The American president would die to have this kind of power over the media. He has tried to obtain it by rewarding loyalty in the press room, by excluding certain outlets from crucial briefings, by insisting on delegitimizing anyone or any organization critical of him. In this case–amidst the melee of investigations into Russian campaign involvement, the shambolic firing of Comey, and escalating evidence of either conspiracy or stupidity in the executive–Trump thought it wise to order the press again away, and not to meddle in his affairs with the Russians.

Here’s the problem: Trump is evidently not aware what kind of country he is supposed to be running. He does not know America. He thinks it is a big Trump Tower, his gilded playground. As such he is not aware that this abused exclusivity of White House photo-ops is a demonstration of Russian meddling in American affairs. It is proof of how Russians are playing, and effectively, this game with the West, how shallow and profound they can penetrate its democratic systems, how meticulously they are prepared to operate to weaken their adversaries.

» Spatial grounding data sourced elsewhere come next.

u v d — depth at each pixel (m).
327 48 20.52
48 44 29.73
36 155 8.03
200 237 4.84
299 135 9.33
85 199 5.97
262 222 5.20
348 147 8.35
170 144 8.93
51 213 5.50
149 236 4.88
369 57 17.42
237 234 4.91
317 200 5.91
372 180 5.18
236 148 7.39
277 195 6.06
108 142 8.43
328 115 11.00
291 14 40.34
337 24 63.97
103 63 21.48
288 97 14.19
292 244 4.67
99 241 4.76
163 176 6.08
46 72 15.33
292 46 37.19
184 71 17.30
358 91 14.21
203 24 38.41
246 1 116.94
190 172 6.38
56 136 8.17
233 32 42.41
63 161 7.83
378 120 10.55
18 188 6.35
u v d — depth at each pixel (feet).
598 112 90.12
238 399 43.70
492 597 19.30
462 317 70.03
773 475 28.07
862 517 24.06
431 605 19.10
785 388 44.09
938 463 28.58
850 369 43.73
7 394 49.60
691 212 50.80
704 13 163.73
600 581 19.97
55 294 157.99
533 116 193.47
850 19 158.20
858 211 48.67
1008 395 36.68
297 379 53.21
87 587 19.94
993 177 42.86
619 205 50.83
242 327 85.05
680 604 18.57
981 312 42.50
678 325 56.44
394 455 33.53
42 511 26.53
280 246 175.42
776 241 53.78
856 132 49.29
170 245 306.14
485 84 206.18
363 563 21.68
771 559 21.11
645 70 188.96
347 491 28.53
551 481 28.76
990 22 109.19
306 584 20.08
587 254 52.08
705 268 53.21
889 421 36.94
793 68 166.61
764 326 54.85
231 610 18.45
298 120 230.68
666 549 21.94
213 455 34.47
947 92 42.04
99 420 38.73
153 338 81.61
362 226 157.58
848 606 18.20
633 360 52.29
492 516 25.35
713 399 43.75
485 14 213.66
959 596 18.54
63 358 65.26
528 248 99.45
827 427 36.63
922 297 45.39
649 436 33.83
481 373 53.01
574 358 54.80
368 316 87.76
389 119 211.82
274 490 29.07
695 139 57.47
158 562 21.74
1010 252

Let me stop here by saying that a serious intelligence investigation into this short episode of Trump’s White House would be enough to stop this president from colluding with the Russians.

Lavrov’s short stop in Washington demonstrates that we were right to say Trump’s bombing of Syria was a mise en scenè that agreed with Moscow, that all the tensions between Russia and America in Trump’s era are well-played psychodramas, played on the world’s stage. It is true that the war Trump declared on the intelligence community, even before he entered the White House, is working against him. Firing the director of the FBI is the tipping point; is it time to start calling this president a dead man walking? I do not see how can he reverse things in his favor. America is scared of this man, and worried that his reckless egocentrism will bring this land and the world to the brink of a bigger disaster than it has ever seen.  We can only ask, at what cost?